ECCO IL PD, UN PARTITO CONFUSO E INFELICE

Se state impazzendo perché in questi giorni siete alle prese con il pagamento delle tasse sulla casa, pensate al Pd. Che c’azzecca - domanderete - il partito che ha appena vinto, suo malgrado, le elezioni con quella babele di sigle incomprensibili ma carissime? Imu, Tasi, Tari.

Che poi tutte insieme un giorno diventeranno Iuc? Parametri sofisticati; calcoli dello zero-virgola-qualcosa che cambiano di anno in anno; tempo sprecato e soldi che se ne vanno. Mal di testa e mal di stomaco.

Ecco: il Pd, nonostante Renzi, è come l’Imu, la Tasi, la Tari. Un grumo di interessi costoso e impermeabile. Spesso incomprensibile. A tratti compromesso. Che provoca, appunto, dolori feroci alla pancia e al cervello.

Esemplare l’ultima vicenda impersonata nel senatore Corradino Mineo, già volto noto della Rai, trasformato in un epurato di successo.

Contrario alla proposta di riforma del Senato firmata per conto del premier dalla ministra alle Riforme Maria Elena Boschi, Mineo è stato rimosso dalla commissione Affari costituzionali perché s’era schierato con l’opposizione. Per solidarietà, altri 14 senatori Pd si sono sospesi dal gruppo; tra questi nomi che contano come Vannino Chiti e Felice Casson. Ed è andata in onda la bagarre. Il renzismo come malattia infantile dello stalinismo? O l’estremismo come malattia senile del protagonismo? Oggi nella direzione nazionale di quel partito è annunciata la resa dei conti.

Proviamo intanto a rimettere insieme i cocci. Legittimo criticare l’ipotesi di riforma del Senato. Perché, se è vero che quasi tutti sono d’accordo nell’eliminare il bicameralismo perfetto, lo scontro in atto verte sulle modalità di formazione della Camera alta.

Non sarà più eletta direttamente dai cittadini; e questo è un errore.
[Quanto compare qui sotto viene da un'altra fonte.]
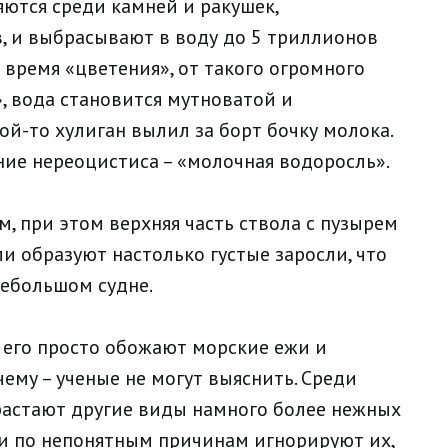
ются среди камней и ракушек,
в, и выбрасывают в воду до 5 триллионов
о время «цветения», от такого огромного
, вода становится мутноватой и
ой-то хулиган вылил за борт бочку молока.
ние нереоцистиса – «молочная водоросль».
м, при этом верхняя часть ствола с пузырем
ли образуют настолько густые заросли, что
небольшом судне.
о его просто обожают морские ежи и
ему – ученые не могут выяснить. Среди
растают другие виды намного более нежных
и по непонятным причинам игнорируют их,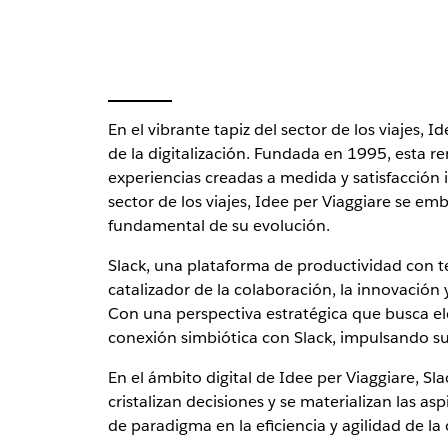
En el vibrante tapiz del sector de los viajes
de la digitalización. Fundada en 1995, esta 
experiencias creadas a medida y satisfacción
sector de los viajes, Idee per Viaggiare se 
fundamental de su evolución.
Slack, una plataforma de productividad con 
catalizador de la colaboración, la innovación 
Con una perspectiva estratégica que busca elev
conexión simbiótica con Slack, impulsando su
En el ámbito digital de Idee per Viaggiare, S
cristalizan decisiones y se materializan las 
de paradigma en la eficiencia y agilidad de la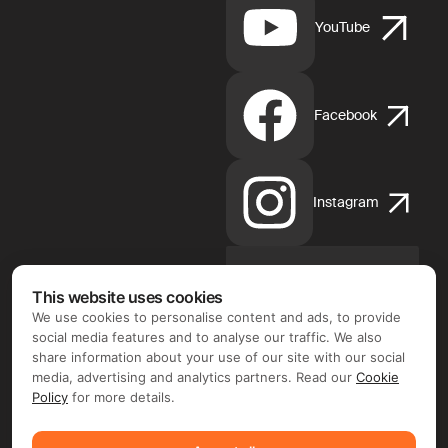
YouTube
Facebook
Instagram
This website uses cookies
App
Store
We use cookies to personalise content and ads, to provide
d'Apple
social media features and to analyse our traffic. We also
share information about your use of our site with our social
media, advertising and analytics partners. Read our
Cookie
Policy
for more details.
Google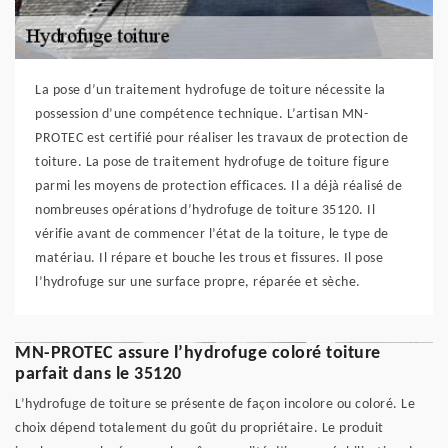
La pose d’un traitement hydrofuge de toiture nécessite la
possession d’une compétence technique. L’artisan MN-
PROTEC est certifié pour réaliser les travaux de protection de
toiture. La pose de traitement hydrofuge de toiture figure
parmi les moyens de protection efficaces. Il a déjà réalisé de
nombreuses opérations d’hydrofuge de toiture 35120. Il
vérifie avant de commencer l’état de la toiture, le type de
matériau. Il répare et bouche les trous et fissures. Il pose
l’hydrofuge sur une surface propre, réparée et sèche.
MN-PROTEC assure l’hydrofuge coloré toiture
parfait dans le 35120
L’hydrofuge de toiture se présente de façon incolore ou coloré. Le
choix dépend totalement du goût du propriétaire. Le produit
Sarà composta invece da sindaci di grandi città e da presidenti e consiglieri regionali. E questo è un altro errore. Perché già a stento i sindaci di Milano, Roma, Napoli riescono a fare quel che gli compete; figuriamoci se devono “lavorare” pure come senatori. Lo stesso vale per i presidenti delle Regioni.
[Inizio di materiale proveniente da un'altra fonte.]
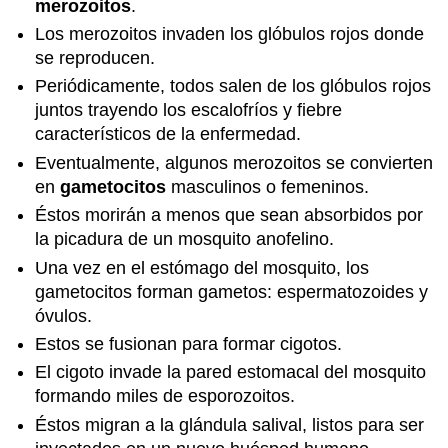
merozoitos
.
Los merozoitos invaden los glóbulos rojos donde
se reproducen.
Periódicamente, todos salen de los glóbulos rojos
juntos trayendo los escalofríos y fiebre
característicos de la enfermedad.
Eventualmente, algunos merozoitos se convierten
en
gametocitos
masculinos o femeninos.
Éstos morirán a menos que sean absorbidos por
la picadura de un mosquito anofelino.
Una vez en el estómago del mosquito, los
gametocitos forman gametos: espermatozoides y
óvulos.
Estos se fusionan para formar cigotos.
El cigoto invade la pared estomacal del mosquito
formando miles de esporozoitos.
Éstos migran a la glándula salival, listos para ser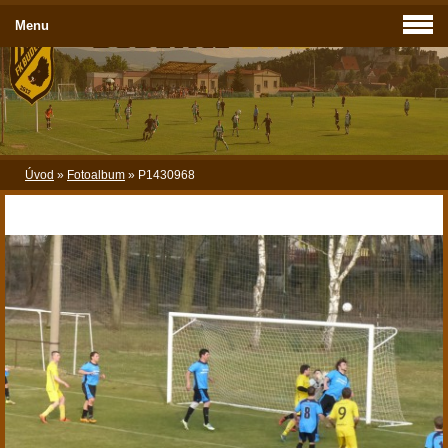
Menu
Úvod
»
Fotoalbum
»
P1430968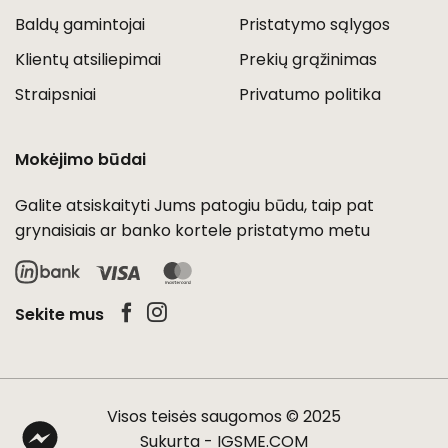
Baldų gamintojai
Pristatymo sąlygos
Klientų atsiliepimai
Prekių grąžinimas
Straipsniai
Privatumo politika
Mokėjimo būdai
Galite atsiskaityti Jums patogiu būdu, taip pat
grynaisiais ar banko kortele pristatymo metu
Visa
MasterCard
Sekite mus
Visos teisės saugomos © 2025
Sukurta -
IGSME.COM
Tuttavia questa pasticciata riforma è stata discussa e approvata dai parlamentari del Pd in tutte le sedi decisionali. Le voci contrarie sono state sempre una insignificante minoranza. Secondo il capogruppo Luigi Zanda, i senatori del Partito democratico si sono riuniti per ben 16 volte per confrontarsi sul tema delle riforme da varare. Insomma la democrazia interna di una organizzazione complessa qual è un’assemblea parlamentare sarebbe stata ampiamente rispettata.

Come è evidente che il Pd è l’unica forza politica con una vita democratica interna; il che va a suo merito. A differenza degli altri due partiti personali.
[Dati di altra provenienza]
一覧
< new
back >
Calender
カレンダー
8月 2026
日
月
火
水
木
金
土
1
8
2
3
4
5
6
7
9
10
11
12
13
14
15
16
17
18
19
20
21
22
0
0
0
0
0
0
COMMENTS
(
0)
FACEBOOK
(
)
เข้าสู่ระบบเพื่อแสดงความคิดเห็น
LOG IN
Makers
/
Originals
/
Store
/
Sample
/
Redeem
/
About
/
Ma il punto è proprio questo. Come conciliare la dialettica democratica con la concretezza delle decisioni.

Il Pd si è dissanguato negli anni con la sua inconcludente litigiosità e con la inconsistenza della proposta politica. Bersani ha dato il volto alla sconfitta. Ora il Pd - e ancor più l’Italia - ha un leader con più di 11 milioni di voti e il 40,8 per cento dei consensi. Ma. in quel partito riemerge puntuale la sindrome della disfatta. Incapace di trovare le forme e i modi giusti per correggere una riforma che va corretta. Più dominato da franchi tiratori - come nel recente voto sulla responsabilità civile dei magistrati - che da pazienti tessitori.

Così il merito delle questioni scompare e si ritorna al vociante individualismo da talk show. Corradino Mineo si riguadagna la sua mezz’ora di notorietà. I renziani di complemento fanno la voce grossa. La sostanza delle riforme può attendere.